Mit grossen Löchern läuft sichs besser

Die Schüler der Klasse 6c der Primarschule Arlesheim haben in der Vorfasnacht selbst Larven angefertigt. Getragen haben sie diese am Kinderfasnachts-umzug mit Stolz – und ohne Stolpern.

Fotos: Boris Burkhardt

Fotos: Boris Burkhardt

Waggis, Minnie Mouse, Affe, Chinese – sechs Wochen zuvor, als die Schüler der 6c der Primarschule Arlesheim im Larvenatelier der Alten Garde des Central-Club Basel (CCB) in Münchenstein die weissen Rohmasken fertigstellten, konnte man nicht unbedingt erahnen, welche Figuren daraus werden sollten. Am Arlesheimer Kinderumzug am Fasnachtsfreitag sah das dann ganz anders aus: Die passenden Kostüme zu ihren Larven hatten sich die Kinder aus dem Brockenhaus besorgt. Auch die Klassenlehrerin, Marlou Abgottspon, hatte sich im Atelier selbst eine Clowns-Larve gefertigt. Begleitet wurde die Gruppe auf dem Piccolo von Martin Wirz, Vater eines Schülers und Mitglied der Basler Clique Die gääle Daggel.

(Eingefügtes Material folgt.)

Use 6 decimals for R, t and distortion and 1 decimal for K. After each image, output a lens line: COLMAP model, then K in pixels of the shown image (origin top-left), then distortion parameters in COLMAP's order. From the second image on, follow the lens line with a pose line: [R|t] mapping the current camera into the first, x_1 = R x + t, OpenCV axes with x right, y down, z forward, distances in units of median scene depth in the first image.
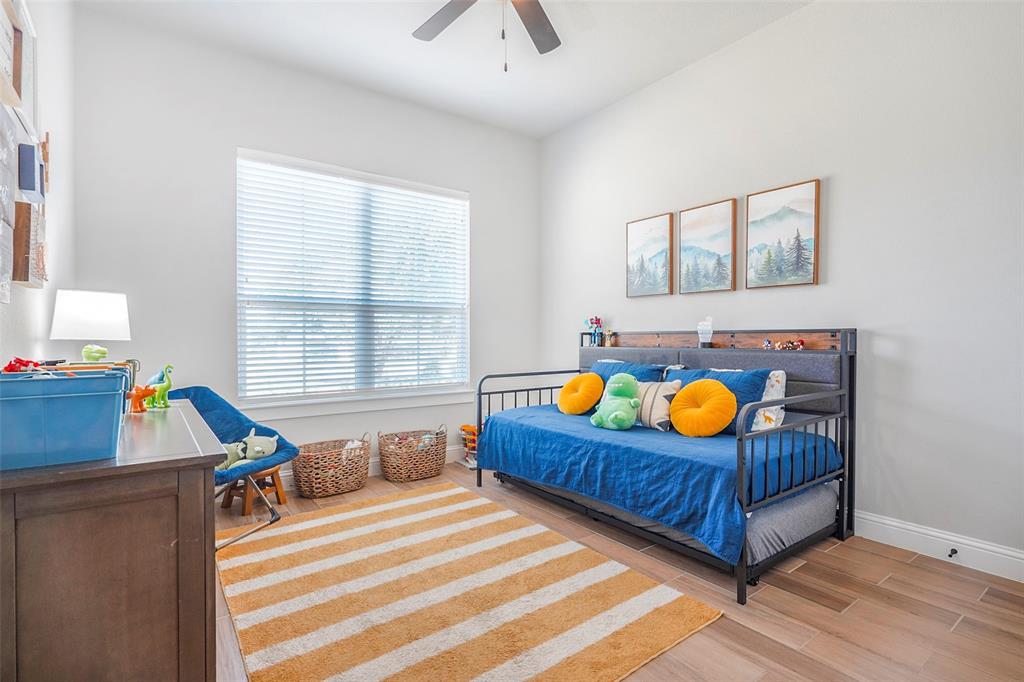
lens RADIAL K [[473.0, 0, 520.6], [0, 473.0, 342.5], [0, 0, 1]] dist [-0.004445, 0.002414]
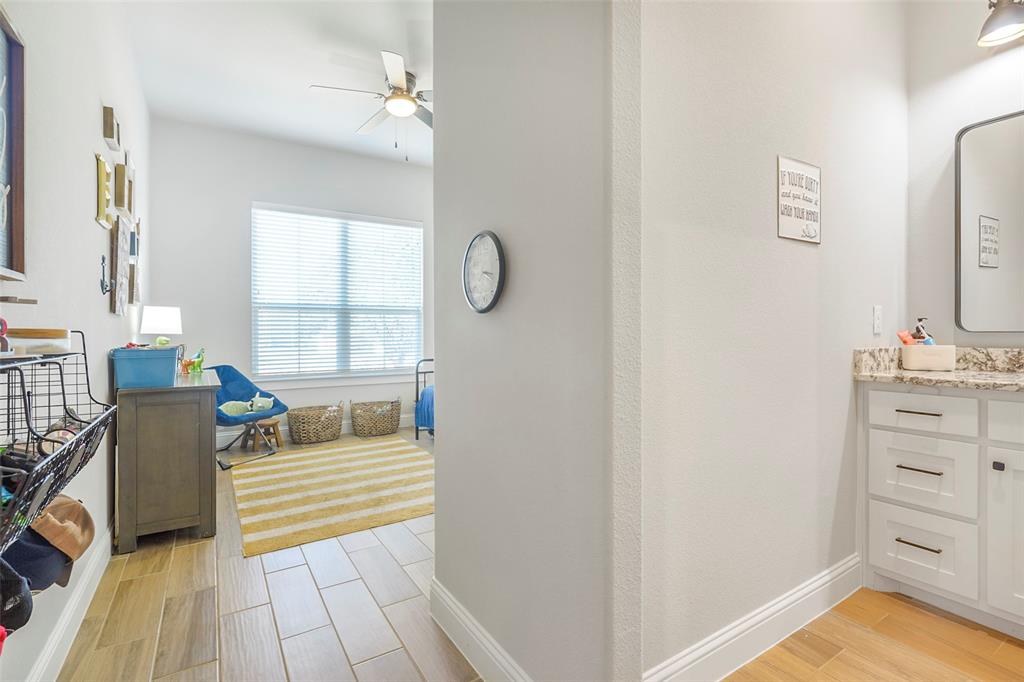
lens RADIAL K [[473.0, 0, 503.3], [0, 473.0, 335.1], [0, 0, 1]] dist [-0.004445, 0.002414]
pose [[0.994889, 0.000138, -0.100976, 0.325768], [-0.000566, 0.999991, -0.004209, 0.003956], [0.100974, 0.004244, 0.994880, -0.378468]]
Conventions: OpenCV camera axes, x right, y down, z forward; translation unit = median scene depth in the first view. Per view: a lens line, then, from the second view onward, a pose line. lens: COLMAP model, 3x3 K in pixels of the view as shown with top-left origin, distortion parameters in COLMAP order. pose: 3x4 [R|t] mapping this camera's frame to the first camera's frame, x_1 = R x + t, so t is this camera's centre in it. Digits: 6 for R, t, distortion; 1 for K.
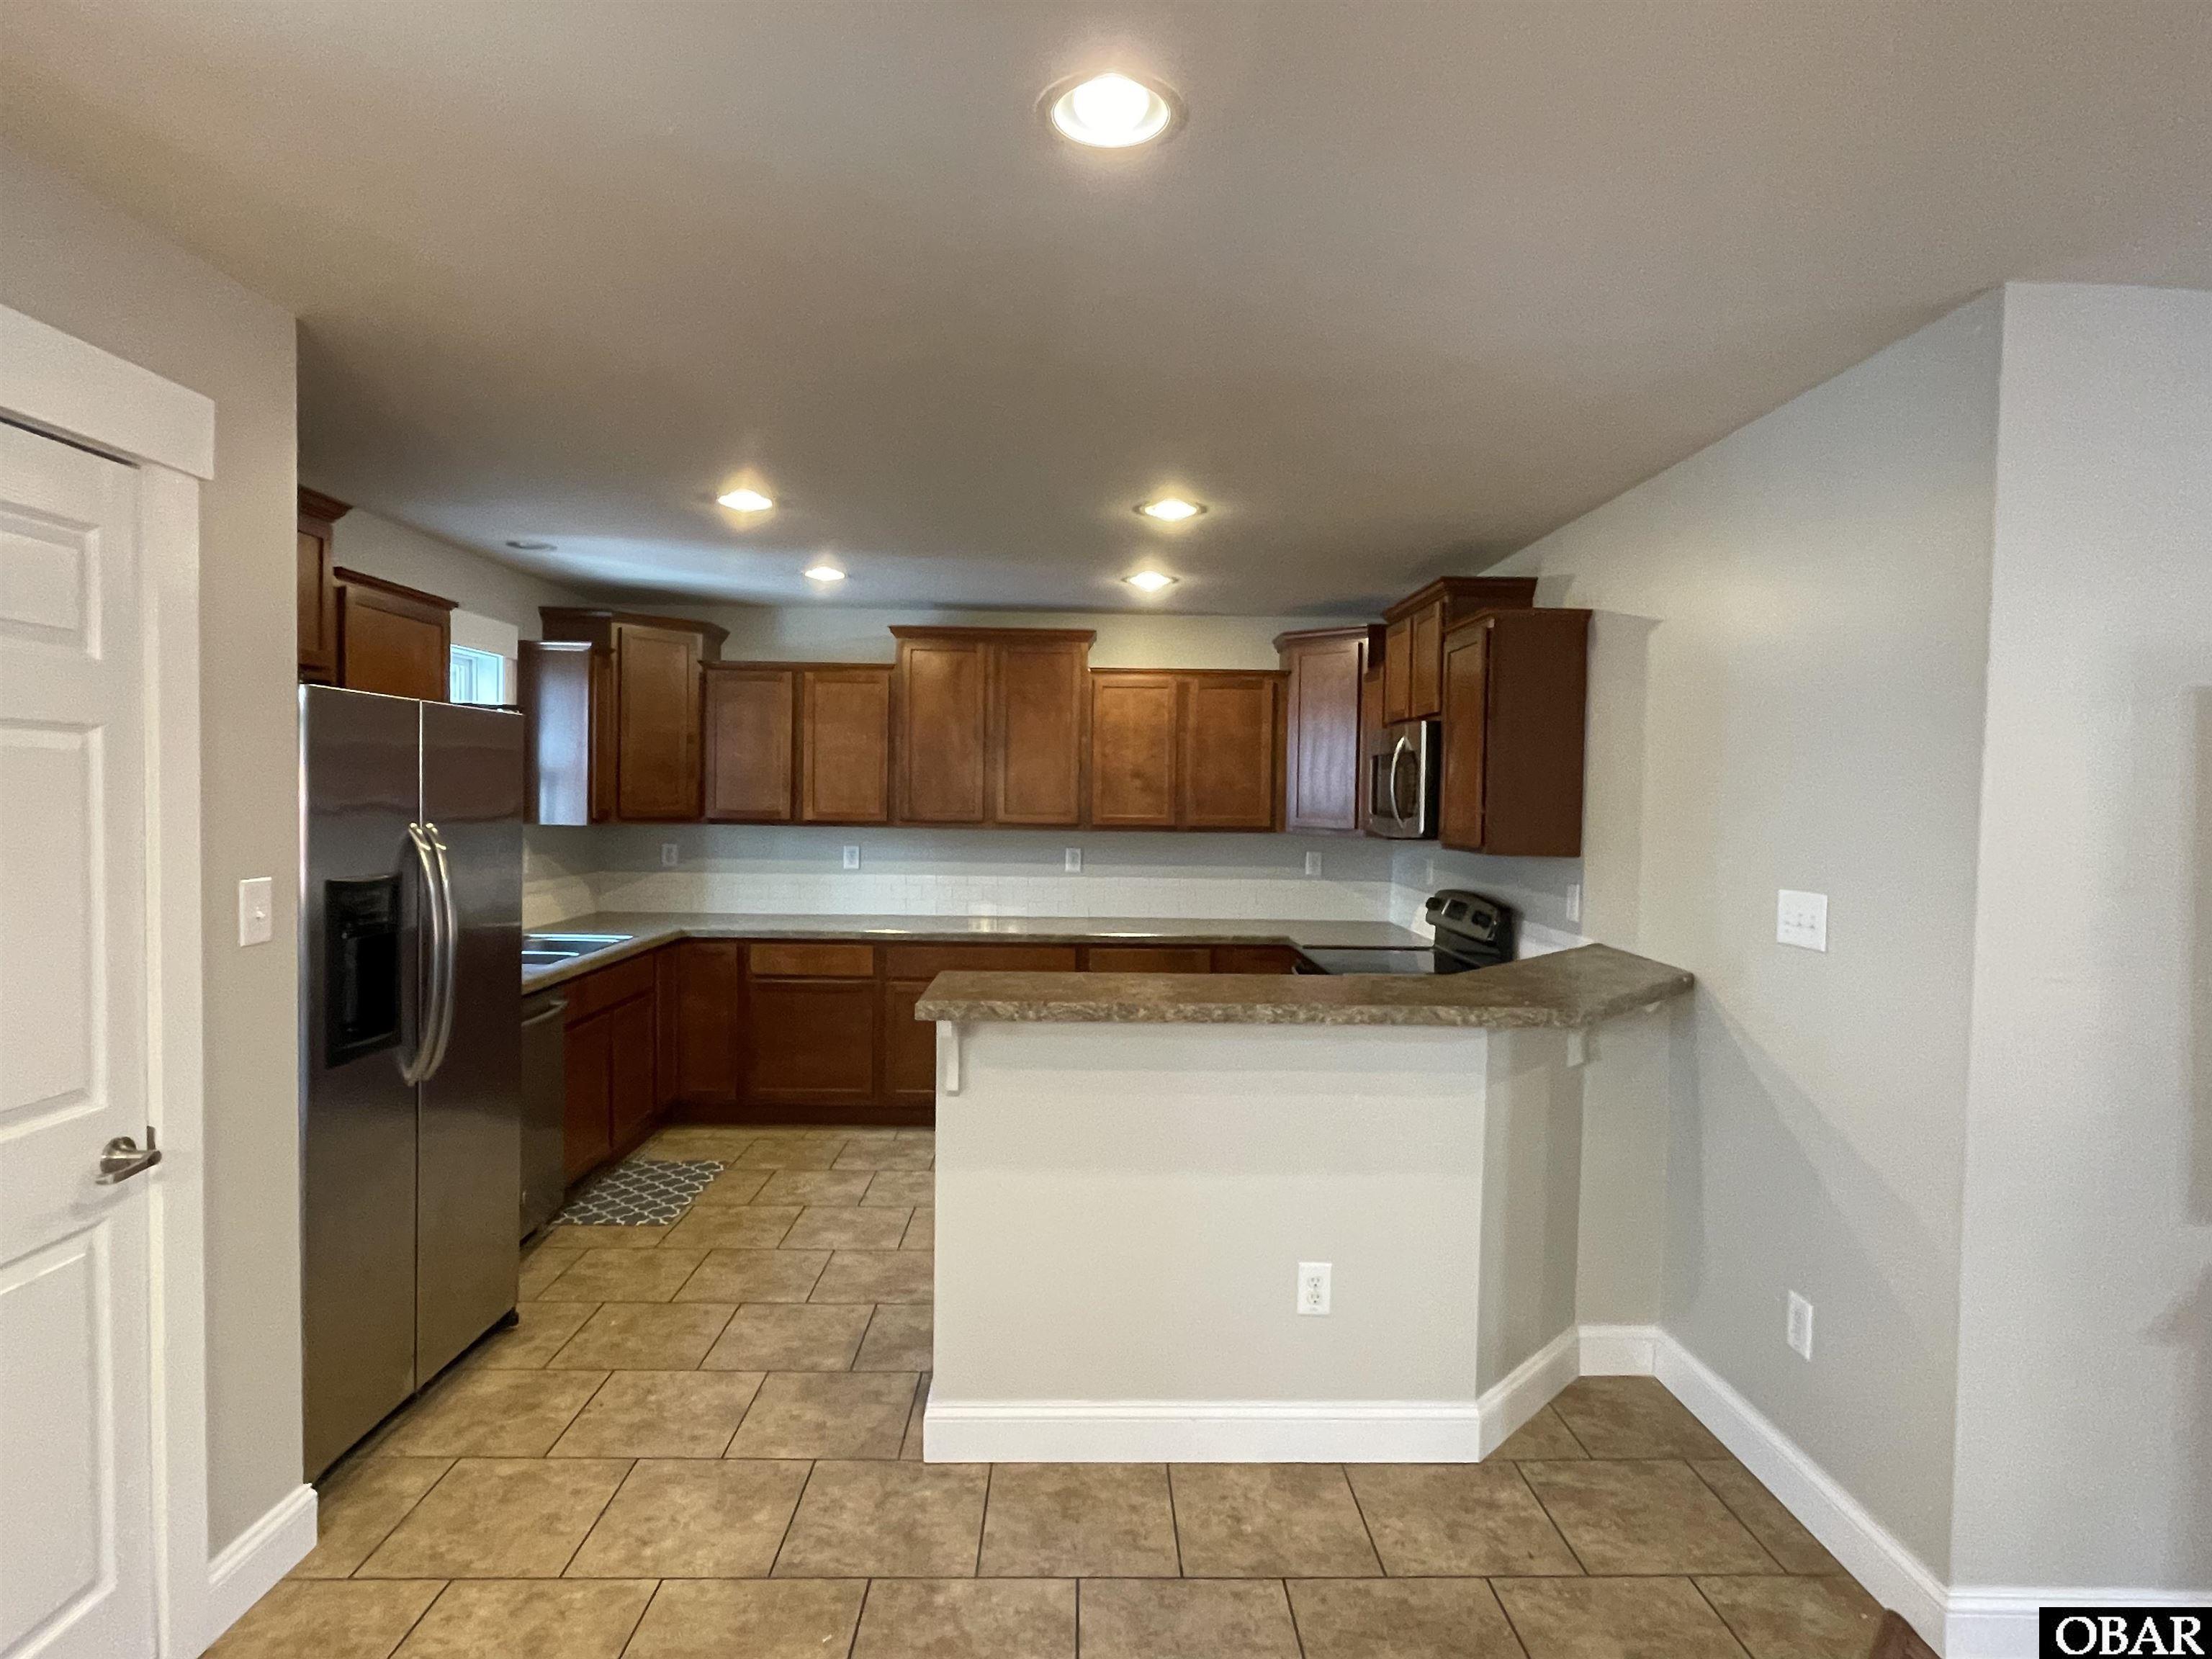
lens RADIAL K [[1157.2, 0, 1112.5], [0, 1157.2, 827.7], [0, 0, 1]] dist [0.003202, -0.001366]
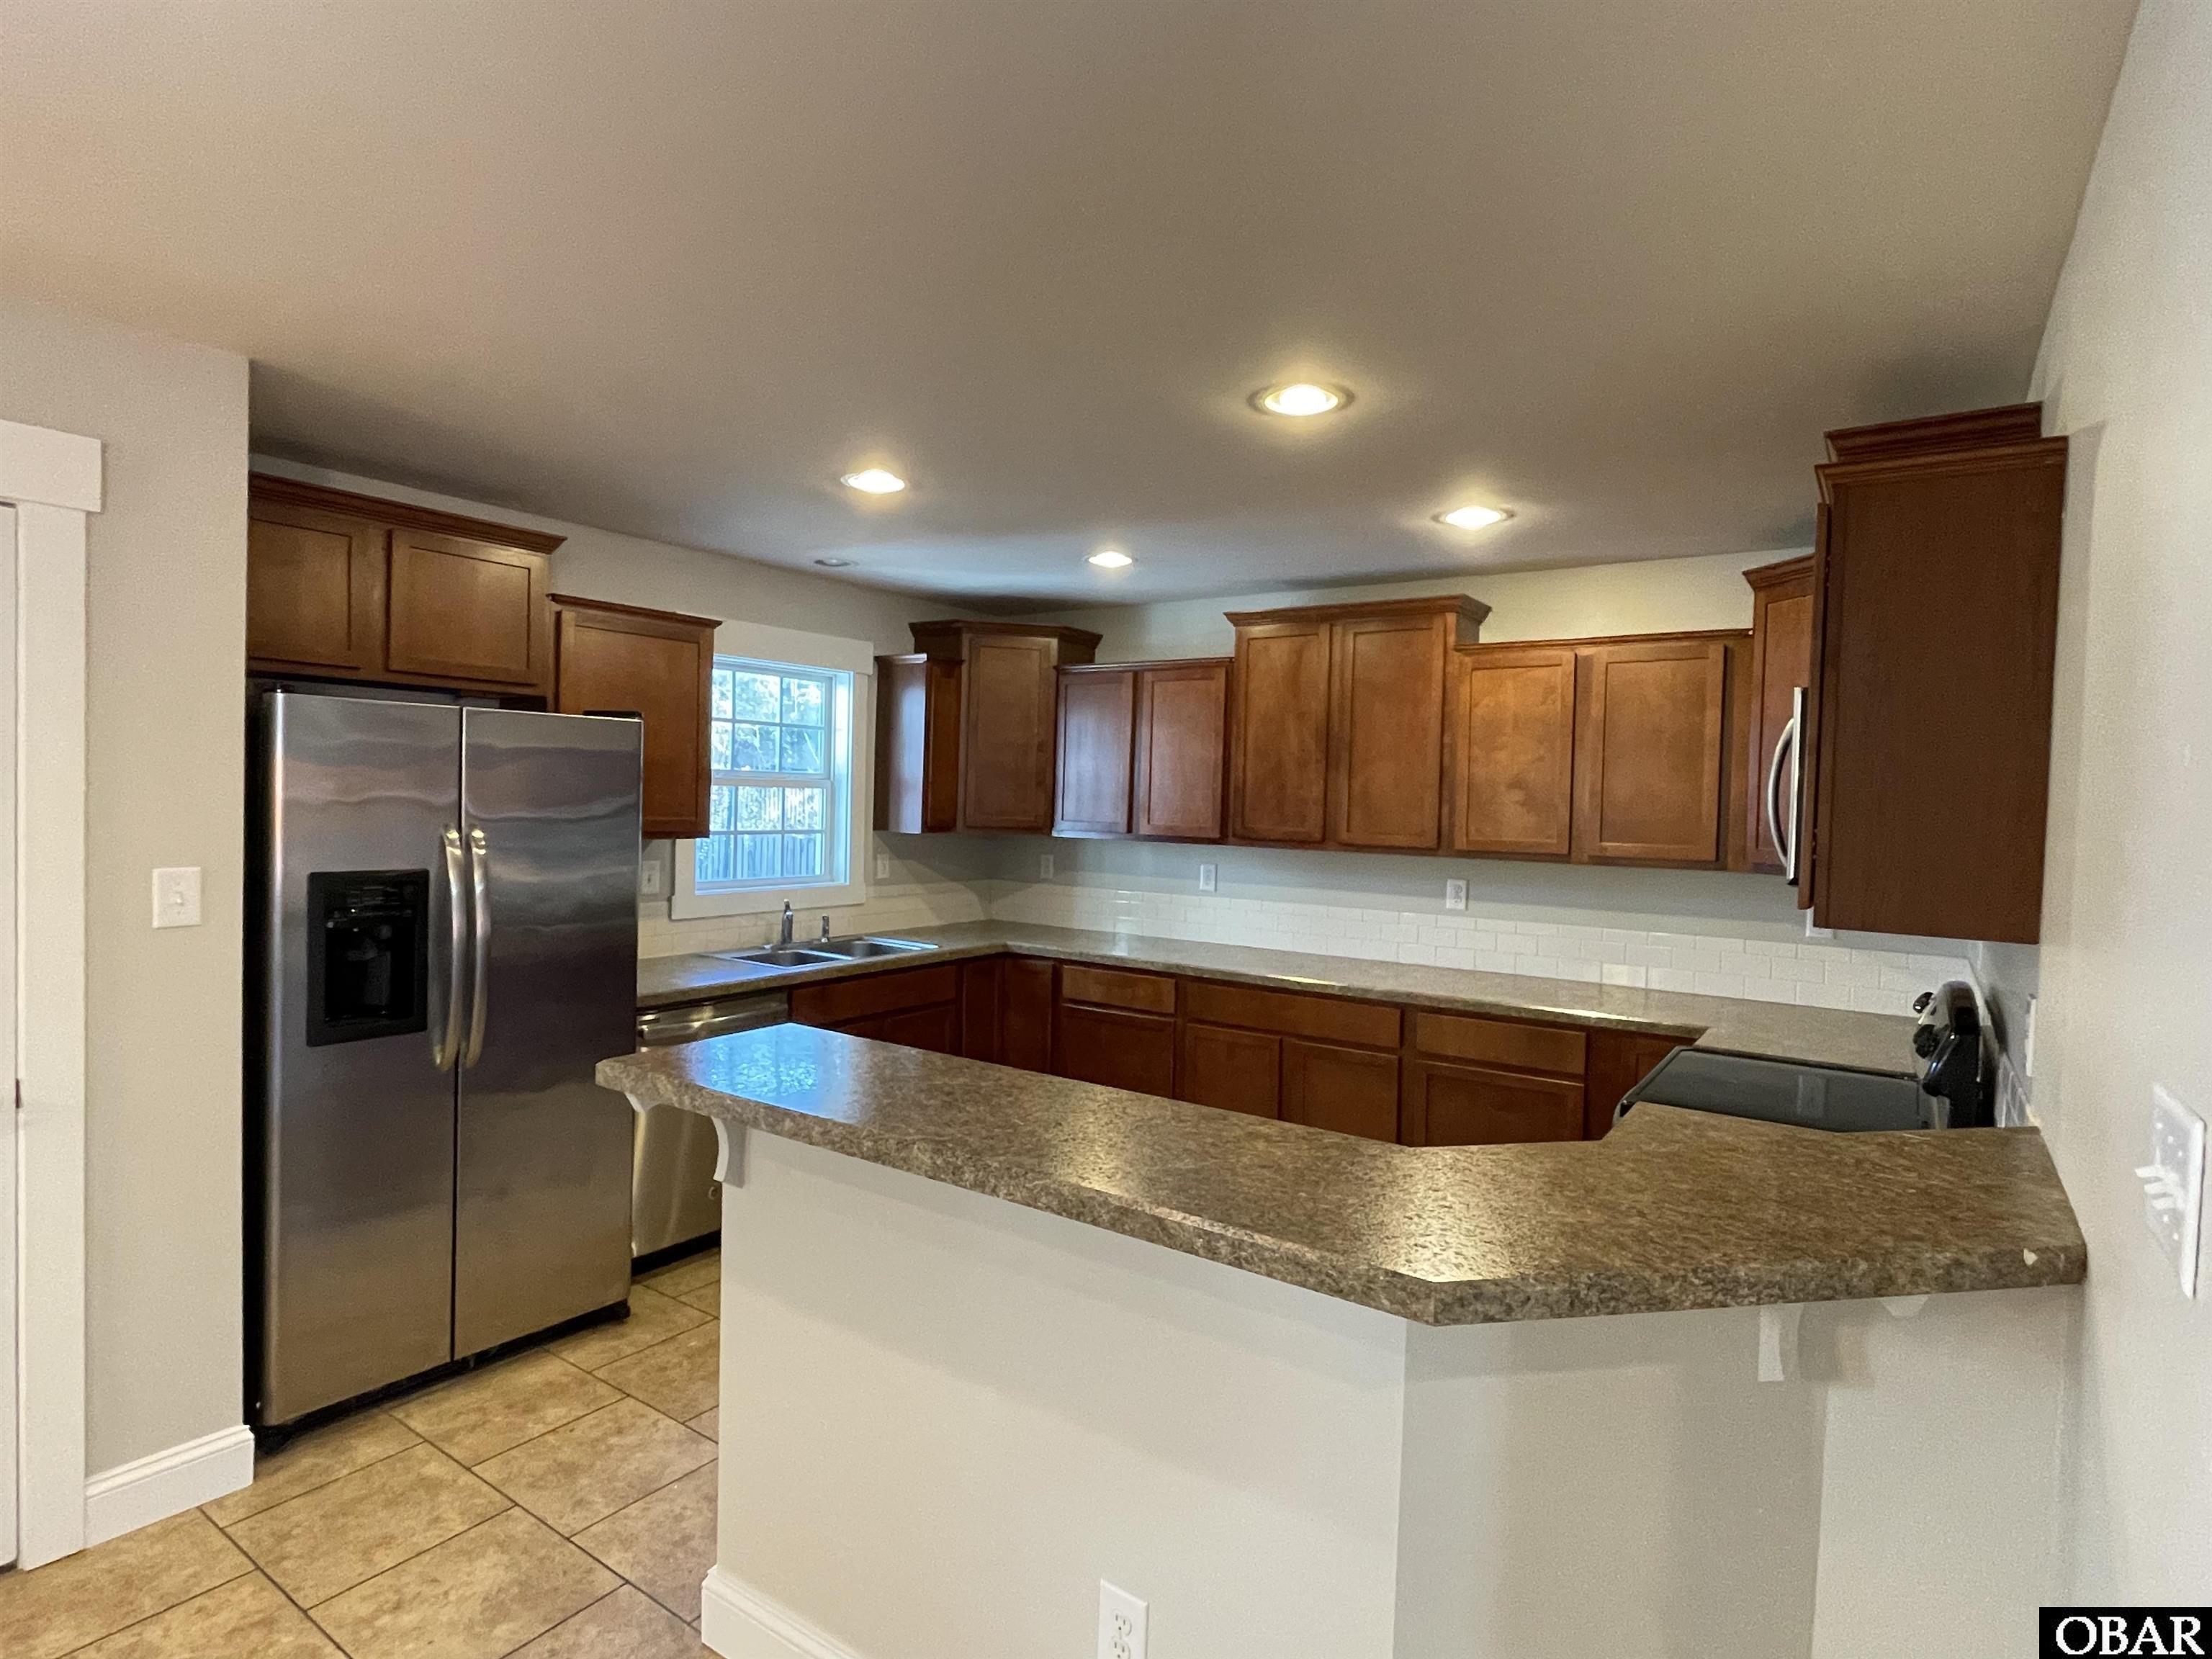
lens RADIAL K [[1157.2, 0, 1112.5], [0, 1157.2, 827.7], [0, 0, 1]] dist [0.003202, -0.001366]
pose [[0.807757, 0.021955, -0.589107, 0.285723], [-0.030897, 0.999509, -0.005114, -0.007169], [0.588705, 0.022332, 0.808039, 0.282614]]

Wenn von allen Kindergartengruppen und Primarschulklassen Arlesheims dieses Jahr neben der 6c auch nur die 4d das Privileg hatte, selbst in einem Larvenatelier tätig zu werden (die Fasnachtsgesellschaft Schnurebegge hatte sie als «Pöstler» ausstaffiert): Kreativ waren alle kleinen und grossen Kinder, ob als Schneeflocken, Popcorntüten, Indianer, Köche, Bären, Paradiesvögel oder Krokodile mit grüngefärbten Eierschachteln auf dem Kopf.


Instinktiver Rollentausch

Wie es die Tradition will, lief der Umzug über Postplatz, Dorfplatz und Ermitagestrasse im Kreis, bis die Kinder nach einer knappen Stunde müde wurden. Amüsant zu sehen, wie vor allem die jüngsten Umzugsteilnehmer den Rollentausch vom Zuschauer zum Aktivfasnächtler nicht ganz verinnerlicht hatten und instinktiv die heischenden Hände ausstreckten, wenn sie jemanden mit einer Larve auf dem Kopf erblickten. Da sich die Ermitage-Schränzer Arlesheim im vergangenen Herbst aufgelöst haben, lief erstmals keine einheimische Gugge mehr im Umzug mit: Die Reinacher Jugendgugge Graffitti-Spukker füllte die Lücke jedoch mit Bravour.


Eine tolle Erfahrung

Nach dem Umzug stärkte sich jede Gruppe an «ihrem» Platz mit Gebäck und Saft, die 6c bei den Sitzbänken in der Tramstrasse. Mit den Pappmachémasken zu laufen, hat den Schülern gut gefallen. Obwohl sie es zuvor nicht geübt hatten, hätten sie keine Probleme beim Sehen gehabt, wie sie versichern: «Es kommt darauf an, wie gross die Löcher sind», erklärt eine Schülerin. «Ein paar Kindern taten die Larven am Kopf weh», berichtet hingegen Lehrerin Abgottspon und fügt mit einem Augenzwinkern hinzu: «Aber egal, wie die Larven beschaffen gewesen wären: Die Kinder mögen einfach nicht so lange.»

Lust, als Drummler oder Pfiffer in eine Clique einzutreten, hat laut eigener Aussage denn auch niemand bekommen – ausgenommen jene Klassenkameradin, die über ihren Vater den Kontakt zum CCB besorgt hatte. Für Abgottspon war das Larvenbasteln jedenfalls eine tolle Erfahrung, die sie gerne mit einer anderen Klasse wiederholen würde: «Aber es ist halt schwierig, an eine solche Gelegenheit zu kommen.»